In 1915, while seeking some curtains at an auction, lawyer Cecil Chubb had acquired Stonehenge with a bid of £6600. Suzman speculates how Brits would have reacted if an American bidder had prevailed and removed the stones to Central Park. Lawyer Melina Antoniadis explains how opinion polls have shifted in favour of returning the Marbles, with many liking the idea of a reciprocal loan from Athens. A growing number of individuals have also started returning items from ancestral collections because `it seemed like the right thing to do'.


But Wilkinson ducks back into the legal complexities of the case to examine the existence or not or a `firman' letter of confirmation granted by the Ottomans to allow Elgin to remove the Marbles. Stephens claims there never was such a document, while Selwood argues that the fact it is now missing doesn't confirm that it never existed. He points to an Italian translation commissioned by Elgin's chaplain, Philip Hunt, but conveniently overlooks the fact this letter gives Elgin no permission to remove anything from the Parthenon.


The Turks have since declared that no firman was ever issued to Elgin. Furthermore, Minogue suggests that the museums and grand houses displaying pieces plundered from ancient burial places are complicit in grave robbery. Lamenting the fact that he never got to travel to Greece, Wilkiinson (who was diagnosed with cancer during the making of the film) describes his own family's involvement with unscrupulous officials in recalling the fate of bible that had been entrusted to Kirkstall Abbey.
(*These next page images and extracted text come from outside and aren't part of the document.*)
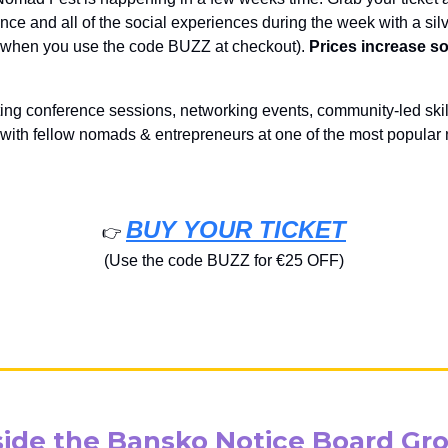
ce and all of the social experiences during the week with a silve
f when you use the code BUZZ at checkout).
Prices increase s
ting conference sessions, networking events, community-led skil
 with fellow nomads & entrepreneurs at one of the most popula
BUY YOUR TICKET
👉️
(Use the code BUZZ for €25 OFF)
side the Bansko Notice Board Gr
He also makes the point that he loves the British Museum and hopes it can find a way forward in time.


Ending on a note of quiet optimism that is made all the more poignant by the state of his own heatlh, Wilkinson gives this intelligent and informative film a non-hectoring conclusion that echoes its reasoned and reflective approach to an emotive topic. Speakers like Mark Stephens and Alexander Herman build the legal case against Elgin with a cogency that makes it hard to countermand and they prove to be more effective contributors than higher-profile returners like Brian Cox and Victoria Hislop, who slightly play to the gallery. Dominic Selwood should also be commended for offering a contrary view with awareness and humility and it's a shame that no one from the British Museum felt able to debate the issues on camera.


They would have had a fair hearing, as Wilkinson is not a gotchaing kind of film-maker. Indeed, in order to give everyone a voice, he includes less conventional campaigners like Christopher Stockdale, who initiated a series of charity cycle rides between Bloomsbury and Athens. The odd segment feels superfluous, such as the detour to Bath. But Wilkinson and editor David Hughes always achieve a sense of purposeful momentum with their transition shots of the director striding along streets and corridors en route to the next revelation. Janet Suzman, Paul McGann, and Miriam Margolyes provide key voiceovers, which are complemented by the prowl of Christopher Barnett's atmospheric score. Ultimately, the documentary will do little to move the dial. But it makes for a compelling progress report on an issue whose resolution remains far from assured, in spite of the weight of historical evidence and moral obligation.